Top of THE DATA

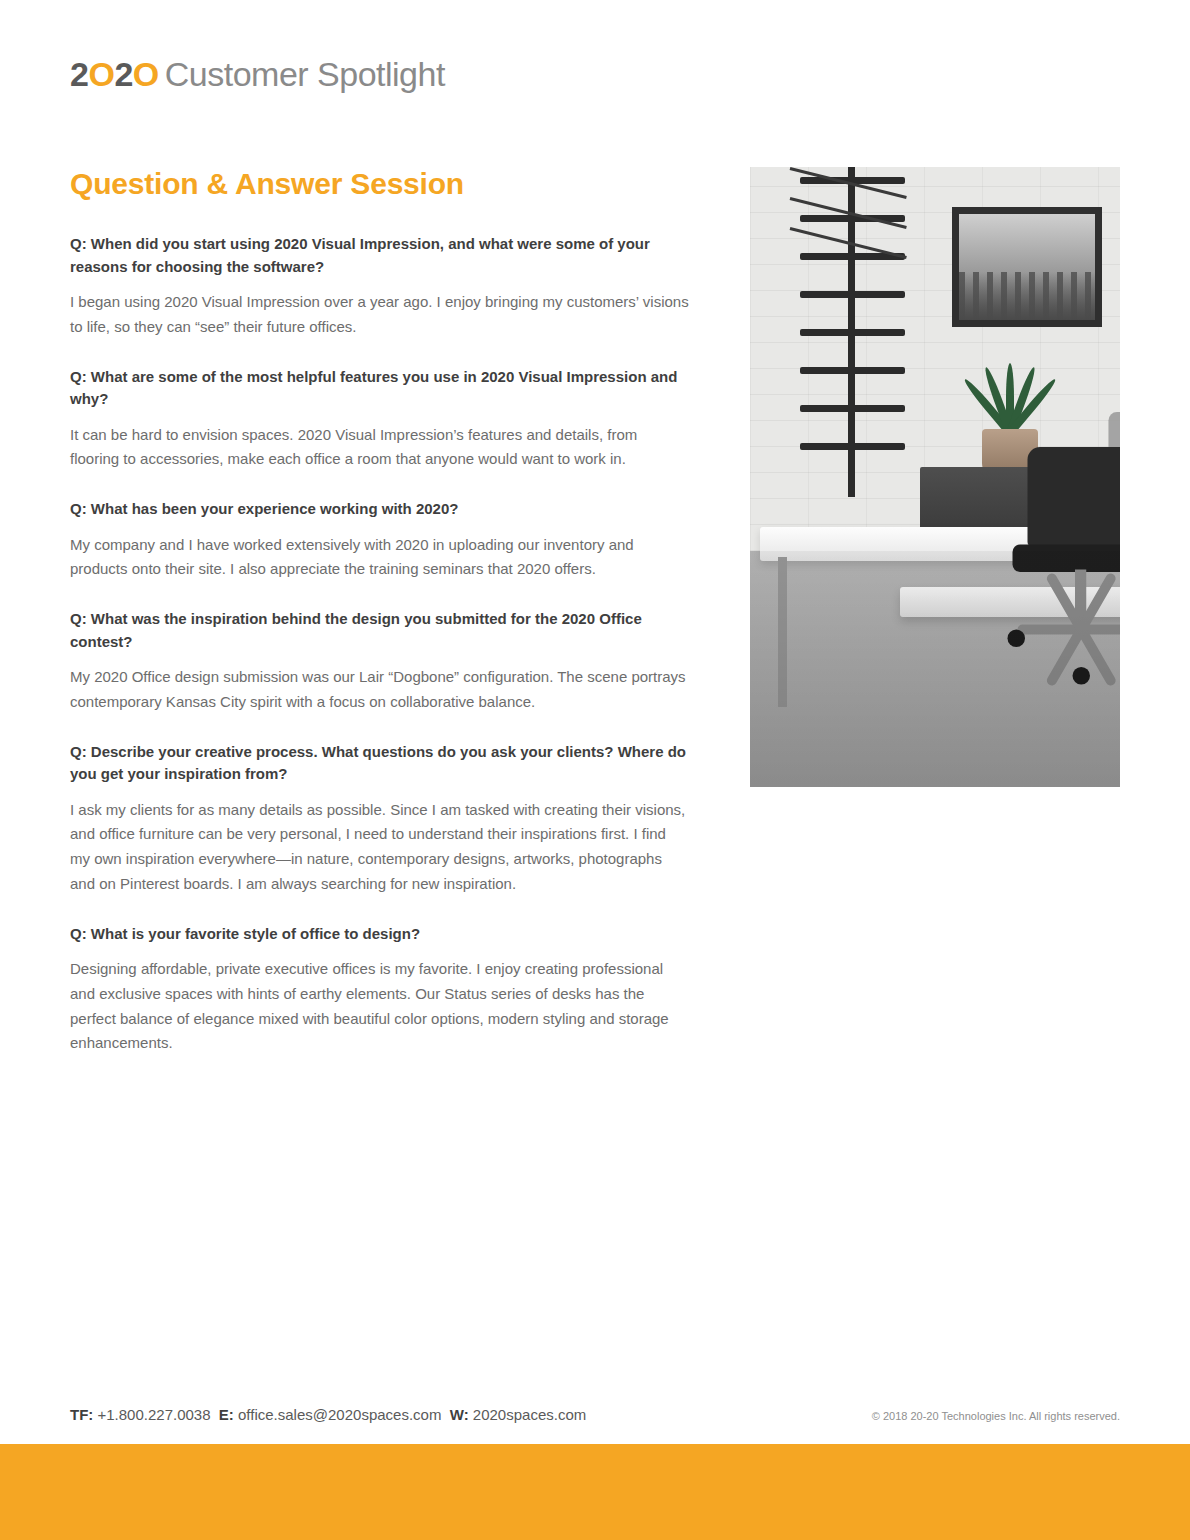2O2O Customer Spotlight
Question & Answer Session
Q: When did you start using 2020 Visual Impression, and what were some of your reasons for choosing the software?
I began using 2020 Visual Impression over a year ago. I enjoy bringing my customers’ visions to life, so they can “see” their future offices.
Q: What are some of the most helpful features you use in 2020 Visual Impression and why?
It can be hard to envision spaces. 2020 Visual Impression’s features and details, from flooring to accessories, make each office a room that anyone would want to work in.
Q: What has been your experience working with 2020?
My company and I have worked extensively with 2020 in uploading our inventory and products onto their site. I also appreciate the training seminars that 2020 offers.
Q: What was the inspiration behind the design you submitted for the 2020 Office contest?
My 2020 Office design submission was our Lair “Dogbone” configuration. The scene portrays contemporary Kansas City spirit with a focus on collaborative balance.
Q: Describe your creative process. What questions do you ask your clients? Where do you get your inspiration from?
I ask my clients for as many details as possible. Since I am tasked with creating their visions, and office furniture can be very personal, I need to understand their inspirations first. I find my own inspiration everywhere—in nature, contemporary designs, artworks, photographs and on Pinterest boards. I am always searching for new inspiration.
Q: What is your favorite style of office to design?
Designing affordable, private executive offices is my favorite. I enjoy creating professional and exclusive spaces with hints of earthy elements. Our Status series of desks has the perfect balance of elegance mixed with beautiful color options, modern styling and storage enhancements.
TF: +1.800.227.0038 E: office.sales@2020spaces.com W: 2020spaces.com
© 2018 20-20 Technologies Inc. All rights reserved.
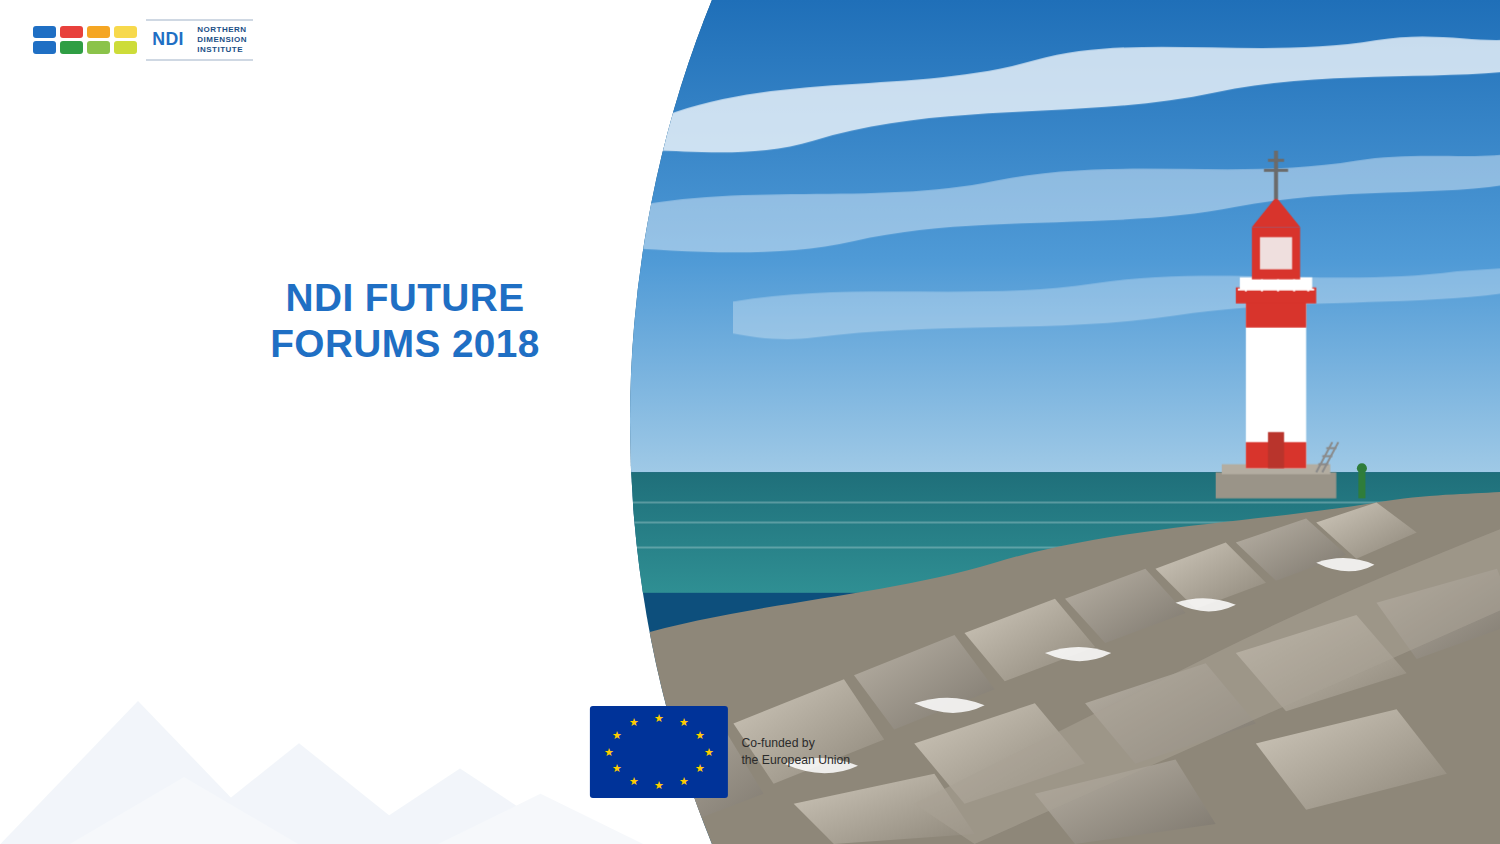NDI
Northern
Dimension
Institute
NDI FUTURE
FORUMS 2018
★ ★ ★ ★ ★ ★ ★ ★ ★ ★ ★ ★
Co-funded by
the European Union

Bottom of THE DATA
Top of THE DATA

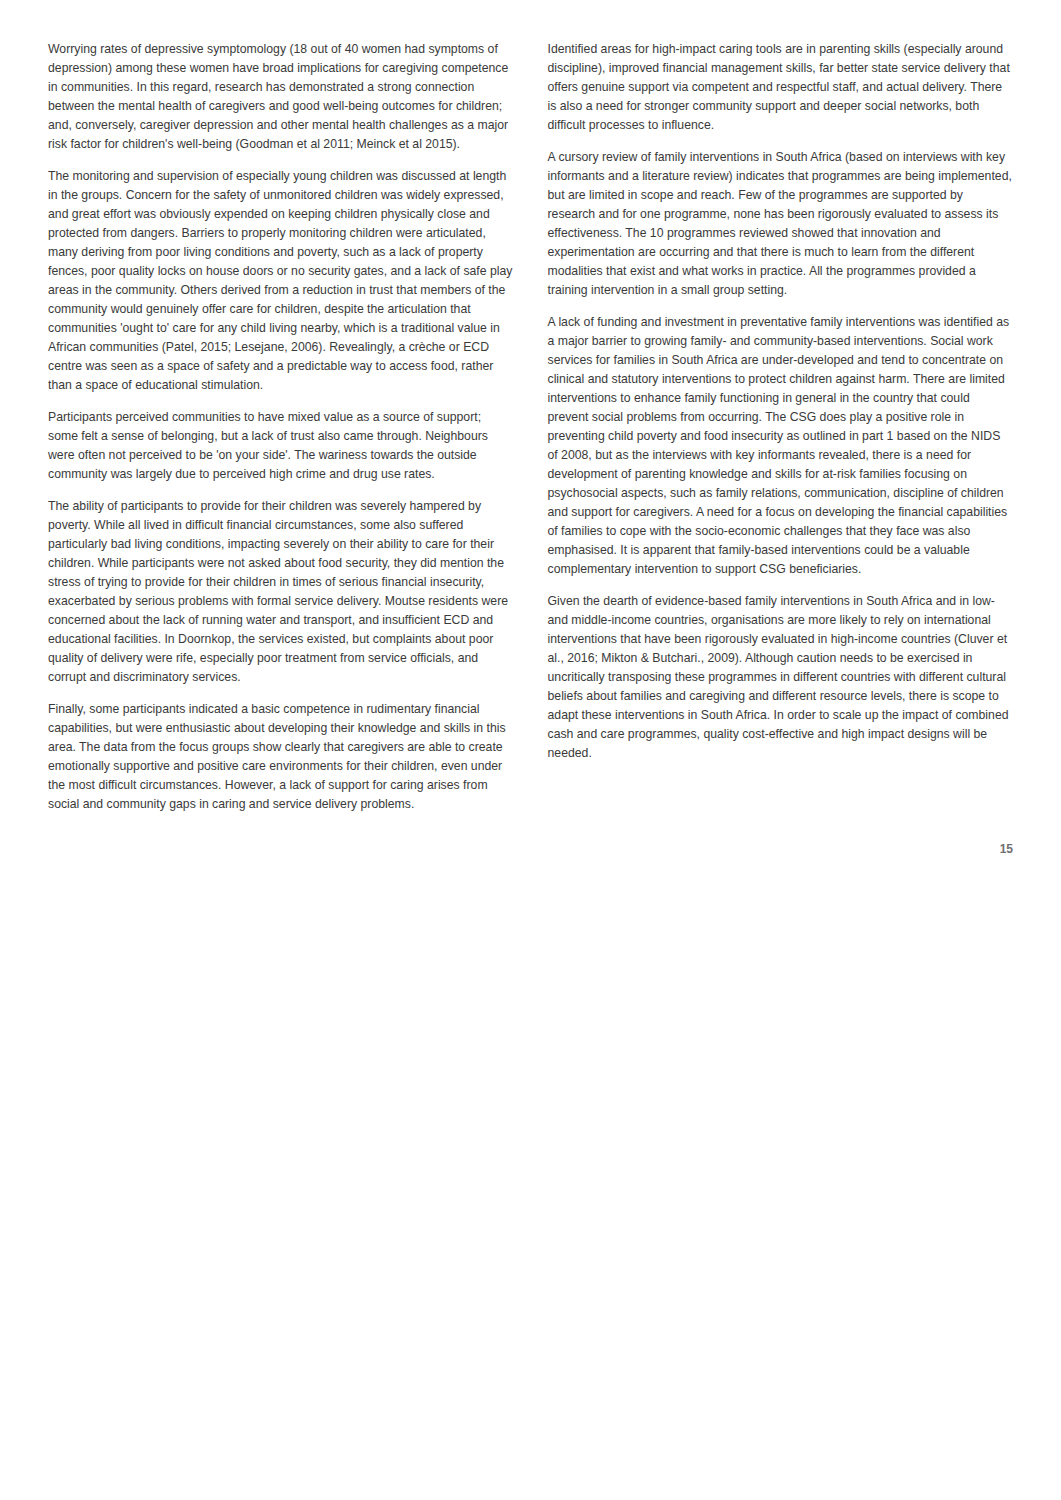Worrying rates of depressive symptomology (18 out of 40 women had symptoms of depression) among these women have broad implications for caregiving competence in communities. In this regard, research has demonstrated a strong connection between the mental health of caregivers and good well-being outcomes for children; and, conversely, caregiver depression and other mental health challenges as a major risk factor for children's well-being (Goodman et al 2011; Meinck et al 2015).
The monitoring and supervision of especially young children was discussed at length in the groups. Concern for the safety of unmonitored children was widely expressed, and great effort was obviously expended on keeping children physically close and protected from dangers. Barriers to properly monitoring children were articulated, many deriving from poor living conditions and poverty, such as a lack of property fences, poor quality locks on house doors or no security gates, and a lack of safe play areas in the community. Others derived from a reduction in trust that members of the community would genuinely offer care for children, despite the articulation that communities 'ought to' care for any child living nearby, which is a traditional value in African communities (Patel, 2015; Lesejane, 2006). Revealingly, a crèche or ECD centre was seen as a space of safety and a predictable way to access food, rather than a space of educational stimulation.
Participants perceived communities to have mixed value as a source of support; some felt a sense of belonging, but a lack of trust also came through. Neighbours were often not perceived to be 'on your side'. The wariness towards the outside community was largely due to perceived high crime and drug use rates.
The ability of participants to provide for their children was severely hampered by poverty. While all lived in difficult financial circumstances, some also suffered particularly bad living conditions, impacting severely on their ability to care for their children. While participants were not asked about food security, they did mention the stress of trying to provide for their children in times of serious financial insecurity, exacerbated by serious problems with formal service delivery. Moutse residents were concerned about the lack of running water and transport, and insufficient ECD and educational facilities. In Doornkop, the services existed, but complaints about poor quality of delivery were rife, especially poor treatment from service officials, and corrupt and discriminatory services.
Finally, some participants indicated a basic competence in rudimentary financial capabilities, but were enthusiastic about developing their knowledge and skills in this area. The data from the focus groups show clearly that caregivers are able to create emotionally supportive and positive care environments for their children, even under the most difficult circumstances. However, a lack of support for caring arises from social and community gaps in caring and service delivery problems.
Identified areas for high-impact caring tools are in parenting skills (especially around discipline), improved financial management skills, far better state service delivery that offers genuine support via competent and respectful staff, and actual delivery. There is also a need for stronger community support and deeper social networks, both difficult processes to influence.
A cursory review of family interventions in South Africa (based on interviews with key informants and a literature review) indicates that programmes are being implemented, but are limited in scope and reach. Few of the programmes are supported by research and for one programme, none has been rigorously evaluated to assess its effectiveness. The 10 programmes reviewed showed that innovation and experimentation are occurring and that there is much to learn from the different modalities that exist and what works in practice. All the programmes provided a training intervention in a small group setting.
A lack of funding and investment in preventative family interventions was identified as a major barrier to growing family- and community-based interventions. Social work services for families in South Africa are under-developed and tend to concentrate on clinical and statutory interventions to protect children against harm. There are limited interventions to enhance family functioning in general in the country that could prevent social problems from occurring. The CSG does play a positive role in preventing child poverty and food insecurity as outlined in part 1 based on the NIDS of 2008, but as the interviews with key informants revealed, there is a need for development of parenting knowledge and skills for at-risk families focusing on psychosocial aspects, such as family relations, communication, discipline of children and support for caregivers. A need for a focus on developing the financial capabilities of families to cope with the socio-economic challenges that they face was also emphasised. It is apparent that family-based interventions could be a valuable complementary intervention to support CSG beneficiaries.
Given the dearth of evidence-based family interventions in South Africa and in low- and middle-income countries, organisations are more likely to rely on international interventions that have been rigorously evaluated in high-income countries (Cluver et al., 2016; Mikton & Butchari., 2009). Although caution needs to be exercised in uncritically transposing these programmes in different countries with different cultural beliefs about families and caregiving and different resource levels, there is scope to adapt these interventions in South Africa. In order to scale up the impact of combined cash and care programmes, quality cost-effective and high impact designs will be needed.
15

Bottom of THE DATA
Top of THE DATA

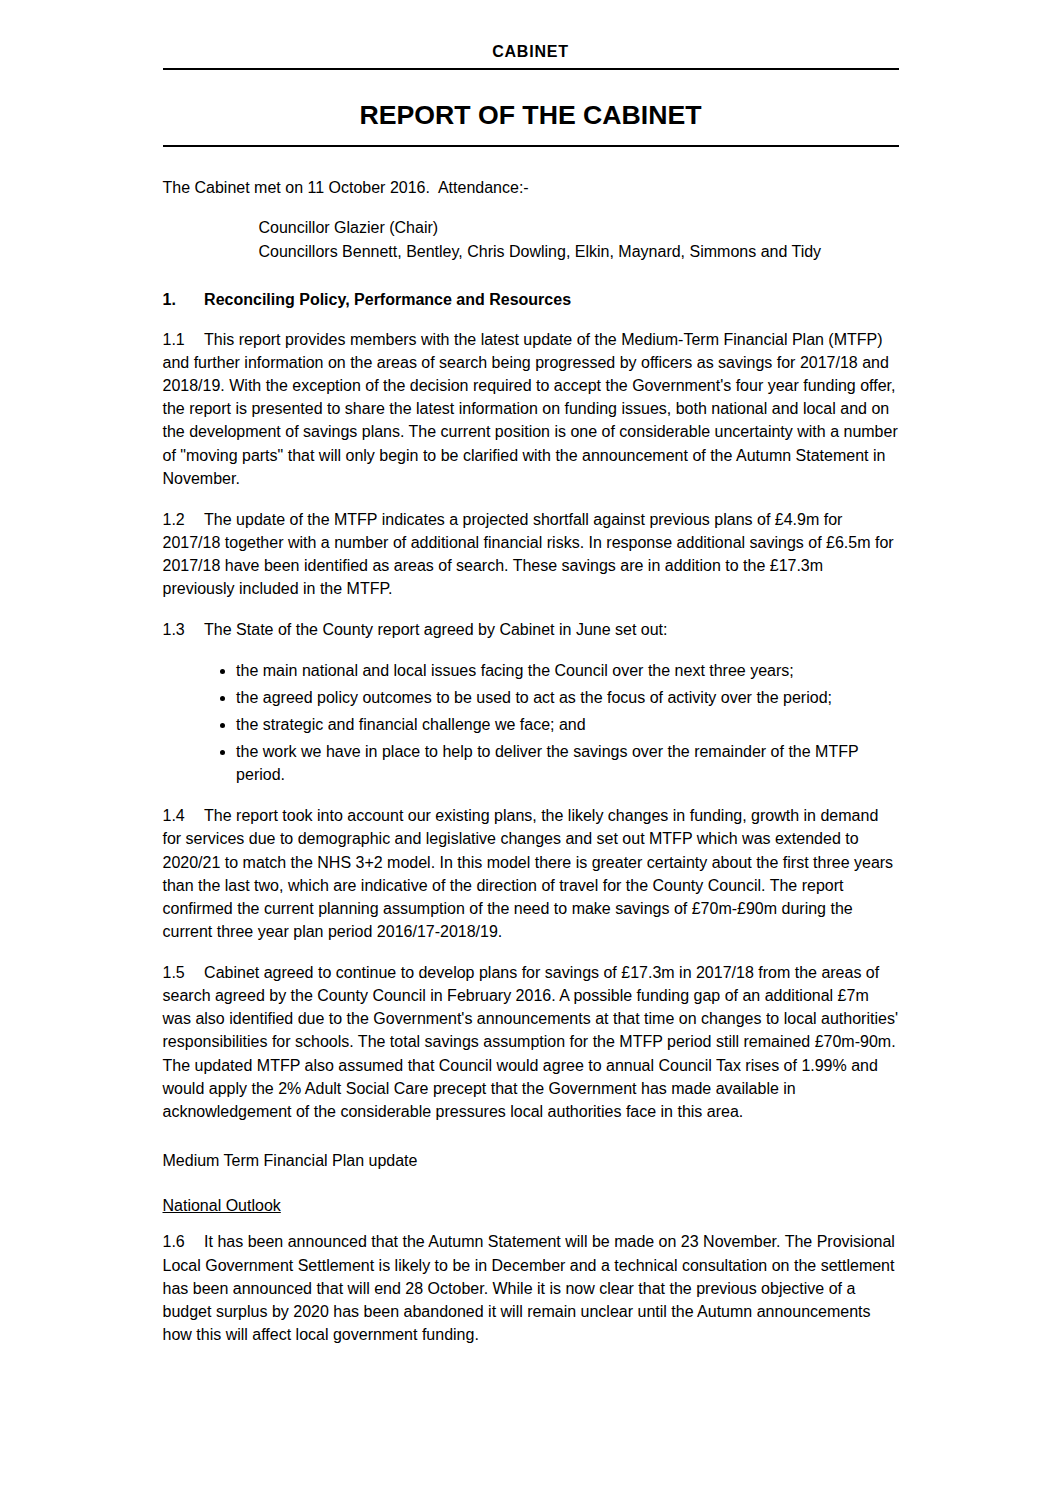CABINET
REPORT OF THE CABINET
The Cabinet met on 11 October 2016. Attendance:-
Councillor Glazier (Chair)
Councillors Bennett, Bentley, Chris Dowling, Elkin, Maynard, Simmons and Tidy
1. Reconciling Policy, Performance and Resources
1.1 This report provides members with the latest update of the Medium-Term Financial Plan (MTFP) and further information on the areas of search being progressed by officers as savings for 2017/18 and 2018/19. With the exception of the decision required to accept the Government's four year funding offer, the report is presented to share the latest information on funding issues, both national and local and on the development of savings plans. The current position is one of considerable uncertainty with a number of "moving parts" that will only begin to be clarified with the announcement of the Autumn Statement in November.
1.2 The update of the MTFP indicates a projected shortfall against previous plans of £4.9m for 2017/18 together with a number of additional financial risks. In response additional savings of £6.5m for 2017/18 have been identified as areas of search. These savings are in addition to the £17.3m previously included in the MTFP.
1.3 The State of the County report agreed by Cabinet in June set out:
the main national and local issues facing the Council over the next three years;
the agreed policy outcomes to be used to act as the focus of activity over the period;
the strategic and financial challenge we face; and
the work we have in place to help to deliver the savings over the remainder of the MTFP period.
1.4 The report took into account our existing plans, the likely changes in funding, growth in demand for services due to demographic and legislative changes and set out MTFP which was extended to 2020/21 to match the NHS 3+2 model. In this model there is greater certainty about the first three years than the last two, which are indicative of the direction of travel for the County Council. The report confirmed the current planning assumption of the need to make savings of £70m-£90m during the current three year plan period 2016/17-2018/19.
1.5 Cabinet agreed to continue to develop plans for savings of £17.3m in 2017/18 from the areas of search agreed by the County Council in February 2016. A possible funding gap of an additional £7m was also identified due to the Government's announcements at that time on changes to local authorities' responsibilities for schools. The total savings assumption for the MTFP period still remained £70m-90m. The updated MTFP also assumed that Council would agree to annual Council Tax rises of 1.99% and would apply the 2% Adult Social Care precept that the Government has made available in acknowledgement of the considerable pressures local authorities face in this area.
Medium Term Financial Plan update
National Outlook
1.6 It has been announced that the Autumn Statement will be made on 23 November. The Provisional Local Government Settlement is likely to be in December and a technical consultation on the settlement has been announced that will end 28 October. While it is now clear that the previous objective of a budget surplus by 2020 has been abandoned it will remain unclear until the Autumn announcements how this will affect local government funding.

Bottom of THE DATA

> WHAT IS EXPECTED
Count how many lines in the entries hold "features" and reply with that number alone.

> RESULT OF THIS EXERCISE
2